Regarding replacing content in a string: This can also easily lead to efficiency issues.

void test_string7()
{
	string s = "hello world hello china";
	s.replace(5, 1, "%%");//Replace the subscript from 5 to the next character with %%

	string::npos;//Represents the maximum index value of a string, which is actually the maximum value of an unsigned integer

	size_t pos = s.find("hello");//Search for the first occurrence of the string 'hello', default is to search from scratch


	//Replace spaces with %%
	//Method 1：
	size_t ss = s.find(' ');
	while (ss != string::npos)
	{
		s.replace(ss, 1, "%%");
		ss = s.find(' ', ss + 2);///Search from the next two positions of the current location
	}
	//Method 2：
	string tmp; tmp.reserve(s.size());//Open space in advance to avoid expansion
	for (auto ch : s)
	{
		if (ch == ' ')
			tmp += "%%";
		else
			tmp += ch;
	}
	swap(tmp, s);



	size_t pos1 = s.find("he", 5);//Search for hello starting from index 5
	size_t pos2 = s.rfind("he");//Search from back to front for the location where he first appeared

	string sf = s.substr(6, 5);//Starting from index 6, take 5 characters back and return a new string. If there is no second parameter or the second parameter is out of range, take it to the end of the string


	//find_first_of：Find the position of the first specified character that appears in a string
	string str("Please, replace the vowels in this sentence by asterisks.");
        size_t found = str.find_first_of("abcd"); //Find the first occurrence of a, b, c, and d in the string, and the first occurrence can be any of abcd
	while (found != string::npos)
	{
		str[found] = '*';
		found = str.find_first_of("abcd", found + 1);//Find any one of the elements backwards
	}
	//find_1ast_of: Similar to find_first_of, but looking from back to front
}

The underlying simulation implementation:

Here we briefly mention the simulation implementation that can be performed after encapsulation. Through simulation, we can gain a clearer understanding of the operating rinciple.
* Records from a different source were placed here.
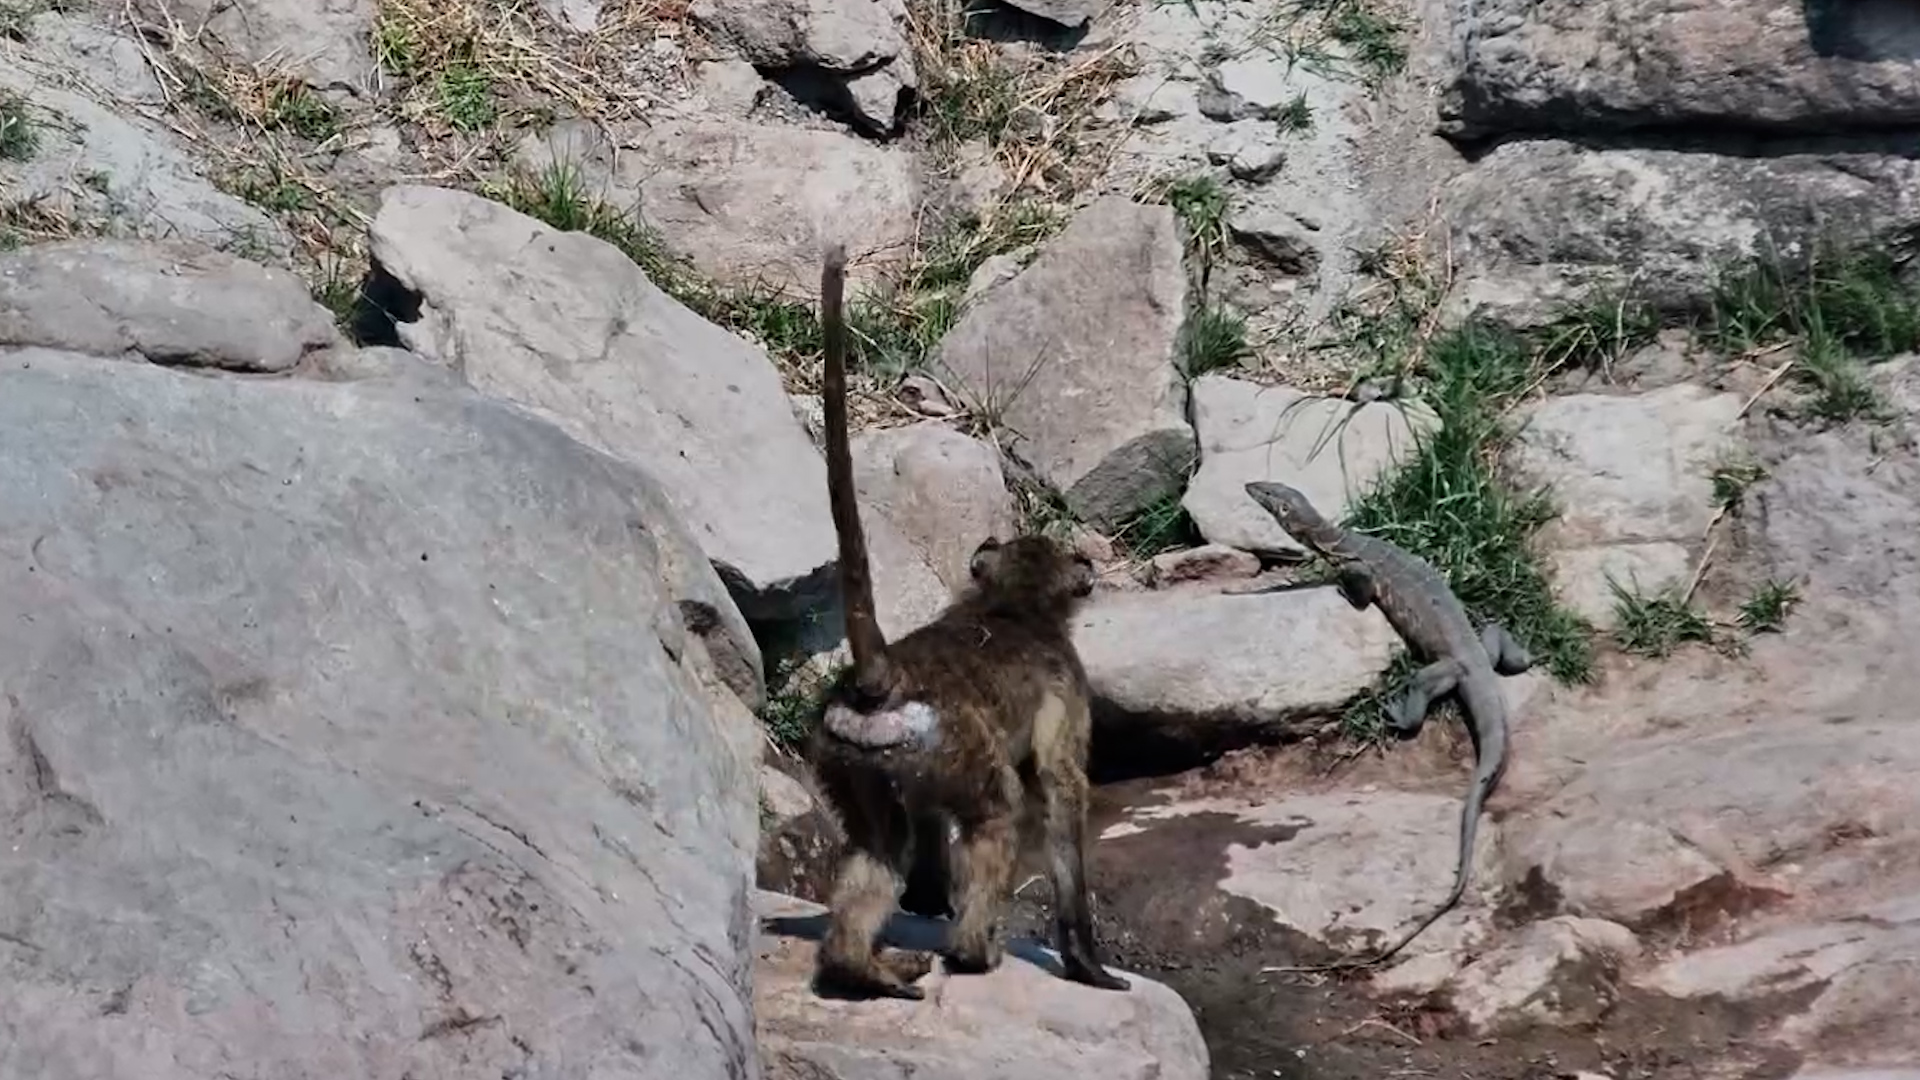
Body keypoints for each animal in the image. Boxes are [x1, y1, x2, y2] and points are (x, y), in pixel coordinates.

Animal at [802, 242, 1129, 1001]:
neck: (1009, 605)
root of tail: (882, 679)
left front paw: (925, 897)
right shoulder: (1069, 688)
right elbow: (1062, 792)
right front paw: (1084, 957)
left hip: (855, 755)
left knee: (880, 845)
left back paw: (859, 964)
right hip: (951, 750)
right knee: (1000, 808)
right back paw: (975, 950)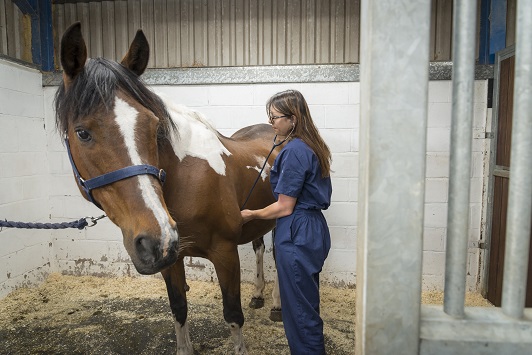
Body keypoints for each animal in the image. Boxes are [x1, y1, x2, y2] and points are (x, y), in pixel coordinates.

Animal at [55, 23, 282, 354]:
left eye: (154, 127)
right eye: (82, 132)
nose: (156, 239)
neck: (188, 180)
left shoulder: (225, 253)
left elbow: (232, 315)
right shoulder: (170, 260)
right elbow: (179, 309)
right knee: (260, 247)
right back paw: (259, 294)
Regarding encapsulation: the design of iterators is also a manifestation of encapsulation, shielding the underlying implementation details and providing a unified way to access containers.
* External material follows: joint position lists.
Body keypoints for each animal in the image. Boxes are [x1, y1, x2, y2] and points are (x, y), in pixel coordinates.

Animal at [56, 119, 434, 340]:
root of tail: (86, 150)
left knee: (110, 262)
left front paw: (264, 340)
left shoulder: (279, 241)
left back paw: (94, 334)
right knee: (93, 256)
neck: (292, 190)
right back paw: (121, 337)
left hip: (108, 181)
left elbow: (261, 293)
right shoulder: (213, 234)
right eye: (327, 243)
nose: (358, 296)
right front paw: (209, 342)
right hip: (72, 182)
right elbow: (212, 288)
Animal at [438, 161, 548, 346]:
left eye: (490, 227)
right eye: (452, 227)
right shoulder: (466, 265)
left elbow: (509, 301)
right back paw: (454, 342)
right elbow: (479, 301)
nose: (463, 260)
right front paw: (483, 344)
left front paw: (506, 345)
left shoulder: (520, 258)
It achieves the effect of traversal interoperability without needing to care about the container’s underlying structure and implementation details.

It disregards the underlying layer (which has already been encapsulated for different containers) and can be used directly.

namespace yyyy
{
	class string
	{
	public:
		typedef char* iterator;//Encapsulate an Iterator
		iterator begin()
		{
			return _str;
		}
		iterator end()
		{
			return _str + _size;
		}//Implementing iterators: iterators essentially simulate the behavior of pointers
		
		string()
			:_str(new char[1]{'\0'})//Cannot directly give a null pointer, at least one character is given
			,_size(0)
			,_capacity(0)
		{}

		//Short and frequently called functions can be directly defined into the class, with the default being inline
		string(const char* str = "")//Nuplltr cannot be given a null pointer here
		{
			_size = strlen(str);
			//_Capacity does not include \0
			_capacity = _size;
			_str = new char[_capacity + 1];
			strcpy(_str, str);//Copy string, even \0 will be copied
		}

		~string()
		{
			delete[] _str;
			_str = nullptr;
			_size = _capacity = 0;
		}

		const char* c_str() const
		{
			return _str;
		}

		size_t size() const
		{
			return _size;
		}

		char& operator[](size_t pos)
		{
			assert(pos < _size);//Assert and prevent crossing boundaries
			return _str[pos];
		}

		const char& operator[](size_t pos) const
		{
			assert(pos < _size);//Assert and prevent crossing boundaries
			return _str[pos];
		}
	private:
		char* _str;//Point to the first address of the string space
		size_t _size;//The length of a string
		size_t _capacity;//The capacity of a string
	};
}

This completes our simplest simulation implementation.